== FRAGMENTO DEL DOCUMENTO ==
En el análisis de Iñigo Carrera sobre el período, aparece expuesta la unidad entre relaciones económicas y relaciones políticas. El autor plantea que el denominado proceso de “industrialización sustitutiva de importaciones” no fue la expresión potencial o posible del desarrollo de las fuerzas productivas. Aquel por el contrario, consistió en la negación de éste en la medida que fue llevado a cabo por capitales pequeños (tanto nacionales como extranjeros) incapaces, por su determinación de pequeños, de poner en acción la máxima productividad del trabajo posible. La valorización de estos se sostuvo en la renta diferencial de la tierra como una de sus fuentes principales. La expresión política de esta negación se traduce, para Iñigo Carrera, en “la subordinación de la acción política independiente de la clase obrera a las condiciones de su reproducción inmediata subsumida en la especificidad del proceso nacional de acumulación” .
El proceso argentino de acumulación de capital, en este enfoque, continúa su curso en base a la expansión y contracción de la masa de renta apropiable. De acuerdo a estos movimientos es como varían las formas políticas en que el mismo se realiza; en momentos de expansión de la renta y de una mayor apropiación de esta por el capital industrial, la forma política aparece beneficiando a la clase obrera en su conjunto permitiendo el flujo de renta desde el terrateniente al capitalista por medio de un mayor consumo individual del obrero es decir, de las mercancías compradas por éste. En momentos de contracción ocurre lo contrario: la marcha atrás con las formas de apropiación de la renta.

== INFORMACIÓN REGISTRADA ==
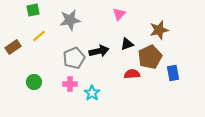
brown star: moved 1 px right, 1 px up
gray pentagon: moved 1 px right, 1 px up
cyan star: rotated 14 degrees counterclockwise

== DESAFÍOS ==
• A. Según el fragmento del documento sobre la acumulación de capital en Argentina, ¿qué capitales llevaron a cabo la industrialización sustitutiva de importaciones?
• B. Reformule como lista el párrafo del fragmento del documento sobre la acumulación de capital en Argentina que empieza con "El proceso argentino de acumulación", conservando sus datos principales.
• C. Prosiga el fragmento del documento sobre la acumulación de capital en Argentina a partir de su última oración.

== RESPUESTAS EN ORDEN ==
• A. Capitales pequeños, tanto nacionales como extranjeros.

• B.
- En este enfoque, la acumulación de capital en Argentina avanza según la expansión y la contracción de la masa de renta apropiable.
- Las formas políticas del proceso varían de acuerdo con esos movimientos.
- En la expansión, cuando el capital industrial se apropia de más renta, la forma política parece beneficiar a la clase obrera en su conjunto.
- Ese beneficio permite que la renta fluya del terrateniente al capitalista mediante un mayor consumo individual del obrero, es decir, de las mercancías que este compra.
- En la contracción ocurre lo contrario: se da marcha atrás con las formas de apropiación de la renta.

• C.
En lo expuesto por el autor, la determinación como sujeto revolucionario de la clase obrera no aparece brotando de sí misma ni tampoco de alguna condición externa. Lo que puede deducirse es que tal papel, estaría ligado en todo caso, a la necesidad del propio proceso de acumulación de capital en Argentina (como forma del proceso mundial de acumulación) de expandir o no las fuerzas productivas sociales. En caso de aparecer esta necesidad la forma política requerida es la de la acción política de la clase obrera avanzando, por medio de la revolución social, en la centralización del capital al interior del ámbito nacional.
Las relaciones políticas, o relaciones sociales directas (entre personas), son la forma concreta necesaria en la cual se realizan las relaciones económicas, o relaciones sociales indirectas (entre personificaciones). En las primeras encontramos (y así es como se nos presenta) independencia social para actuar de acuerdo a la conciencia y voluntad libres. Fácil resulta, por consiguiente, caer en la apariencia de que la voluntad se mueve sin más razón o determinación que lo que ella quiere por sí misma o por naturaleza esto es, de manera autónoma y sin ningún contenido (tal como aparece expuesto en el planteo de Lavagna y Rosembuj). O bien, que las relaciones sociales directas mantienen un vínculo exterior con las de carácter indirecto de modo tal que estas “condicionan” a aquellas (como lo presenta Peralta Ramos).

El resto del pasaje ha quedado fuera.